Jake looked stricken for a moment, but to his credit, he didn’t avoid my gaze or flinch like a coward.

I cleared my throat, not wanting to stay on the topic. “Did you find everything you need?”

“Yeah, I found a couple shirts, a jean jacket, and some other stuff. It should last me the whole time I’m here since I’m not staying very long.”

Right. The week would be over before I knew it, then I’d probably never talk to him again.

Jake gestured back to the dressing room. “I’m going to change back so I can take everything to the register.”

He disappeared inside the dressing room again. A minute later, a brunette came up next to me, holding an armful of clothes, and pointed to the door. “Are you in line?”

“Oh, no, you can go next, I’m just waiting for my friend while he changes.” I glanced down at the pieces she’d chosen. “That black dress is really cute. Very vintage. You’ll look just like Audrey Hepburn.”

“Thanks.” She beamed at me before glancing around at the fairly empty store.

“Hey, is the friend you’re waiting for the guy who tried on the leather jacket?

” I nodded, forcing myself to keep my face neutral, finding it funny she assumed Jake was trying on the jacket, not that he already owned it.

“He helped me get a hat off one of the higher racks like ten minutes ago. You should tell him to buy the jacket.”

“Yeah?”

She nodded. “It makes him look a little bit like that one Usual Suspects guy. The mysterious one.”

My heart sped up.

“You know,” she continued, completely oblivious to the way her comment put me on high alert, “the J-name one.”

I scanned her face, looking for a wink, or a sign she was trying to get information out of me, but none came. It seemed to simply be a compliment, like when I told her she’d look like Audrey in her outfit.

I was beginning to see what Jake meant when he told me that even if people think someone might look like a celebrity, most don’t believe it’s actually them. After all, what would a singer like Jake Moody be doing in a thrift store in some unimportant town?

“Jake. Yeah, I can kinda see that,” I answered. “He doesn’t really look like him without the jacket, but we’re going to a costume party.”

“Oh, that’s cool! Who are you going as?”

“Uh . . .” Out of the corner of my eye, I saw Jake open the dressing room door and step outside. Once he got within earshot, I said, “I thought about going as Leon. He’s my favorite US member.”

“He’s mine too,” Jake chimed in, coming to stand next to me, the leather jacket off and slung over his arm, hidden among his other items. “Leon’s verse in ‘Hypersonic’? Blew my mind the first time I heard it live.”

“Oh?” the girl questioned politely. “You saw US in concert?”

“Uh . . .” Jake trailed off. “In one of their livestreams.”

“Yeah, they do a lot of those.”

“She thinks you look like Jake,” I informed the guy who was, in fact, actually Jake.

He pretended to look quizzical. “Jake from US?”

“No,” I teased. “From State Farm.”

Jake nodded solemnly. “I get the Jake Moody comment a lot. It’s nice, I guess? Only I’m much better looking than him.”

The girl scoffed. “In your dreams.”

I pressed my lips together tight, then took a deep breath so I wouldn’t laugh. I turned to Jake, poking his bicep in amusement. “Yeah, in your dreams, Sylvester.”

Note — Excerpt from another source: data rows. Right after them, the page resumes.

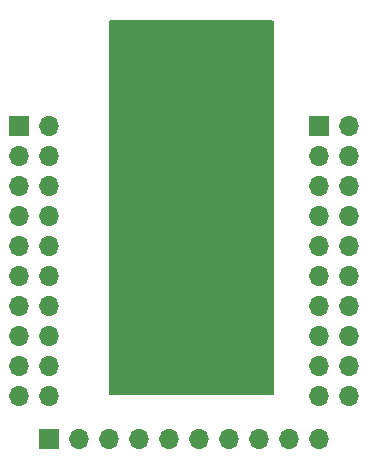
<source format=gbr>
%TF.GenerationSoftware,KiCad,Pcbnew,(6.0.7)*%
%TF.CreationDate,2022-11-10T23:08:22-08:00*%
%TF.ProjectId,memsbreakout_w50,6d656d73-6272-4656-916b-6f75745f7735,0*%
%TF.SameCoordinates,Original*%
%TF.FileFunction,Soldermask,Bot*%
%TF.FilePolarity,Negative*%
%FSLAX46Y46*%
G04 Gerber Fmt 4.6, Leading zero omitted, Abs format (unit mm)*
G04 Created by KiCad (PCBNEW (6.0.7)) date 2022-11-10 23:08:22*
%MOMM*%
%LPD*%
G01*
G04 APERTURE LIST*
%ADD10O,1.700000X1.700000*%
%ADD11R,1.700000X1.700000*%
G04 APERTURE END LIST*
D10*
%TO.C,J8*%
X166370000Y-113416000D03*
X163830000Y-113416000D03*
X166370000Y-110876000D03*
X163830000Y-110876000D03*
X166370000Y-108336000D03*
X163830000Y-108336000D03*
X166370000Y-105796000D03*
X163830000Y-105796000D03*
X166370000Y-103256000D03*
X163830000Y-103256000D03*
X166370000Y-100716000D03*
X163830000Y-100716000D03*
X166370000Y-98176000D03*
X163830000Y-98176000D03*
X166370000Y-95636000D03*
X163830000Y-95636000D03*
X166370000Y-93096000D03*
X163830000Y-93096000D03*
X166370000Y-90556000D03*
D11*
X163830000Y-90556000D03*
%TD*%
%TO.C,J4*%
X140975000Y-117094000D03*
D10*
X143515000Y-117094000D03*
X146055000Y-117094000D03*
X148595000Y-117094000D03*
X151135000Y-117094000D03*
X153675000Y-117094000D03*
X156215000Y-117094000D03*
X158755000Y-117094000D03*
X161295000Y-117094000D03*
X163835000Y-117094000D03*
%TD*%
D11*
%TO.C,J1*%
X138425000Y-90556000D03*
D10*
X140965000Y-90556000D03*
X138425000Y-93096000D03*
X140965000Y-93096000D03*
X138425000Y-95636000D03*
X140965000Y-95636000D03*
X138425000Y-98176000D03*
X140965000Y-98176000D03*
X138425000Y-100716000D03*
X140965000Y-100716000D03*
X138425000Y-103256000D03*
X140965000Y-103256000D03*
X138425000Y-105796000D03*
X140965000Y-105796000D03*
X138425000Y-108336000D03*
X140965000Y-108336000D03*
X138425000Y-110876000D03*
X140965000Y-110876000D03*
X138425000Y-113416000D03*
X140965000Y-113416000D03*
%TD*%
G36*
X159962121Y-81681002D02*
G01*
X160008614Y-81734658D01*
X160020000Y-81787000D01*
X160020000Y-113285000D01*
X159999998Y-113353121D01*
X159946342Y-113399614D01*
X159894000Y-113411000D01*
X146176000Y-113411000D01*
X146107879Y-113390998D01*
X146061386Y-113337342D01*
X146050000Y-113285000D01*
X146050000Y-81787000D01*
X146070002Y-81718879D01*
X146123658Y-81672386D01*
X146176000Y-81661000D01*
X159894000Y-81661000D01*
X159962121Y-81681002D01*
G37*
M02*

</source>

“No offense,” the girl clarified, eyes widening, like she just realized how it sounded. “I just meant that Jake’s a celebrity. He’s verifiably hot. It’s a job requirement.”

“Definitely,” I echoed, having too much fun.

Jake’s eyes flickered back to me. “You think Jake’s hot?”

“I might,” I replied flippantly. “Don’t you wish you were him?”

“Sometimes.”

I gestured at myself. “I don’t think Jake Moody could handle all of this, though.”

Jake met my eyes again, and for the second time since he arrived, I saw him genuinely smile.

And it was directed at me this time.

“Probably not,” he said. “You’re definitely out of Jake’s league.”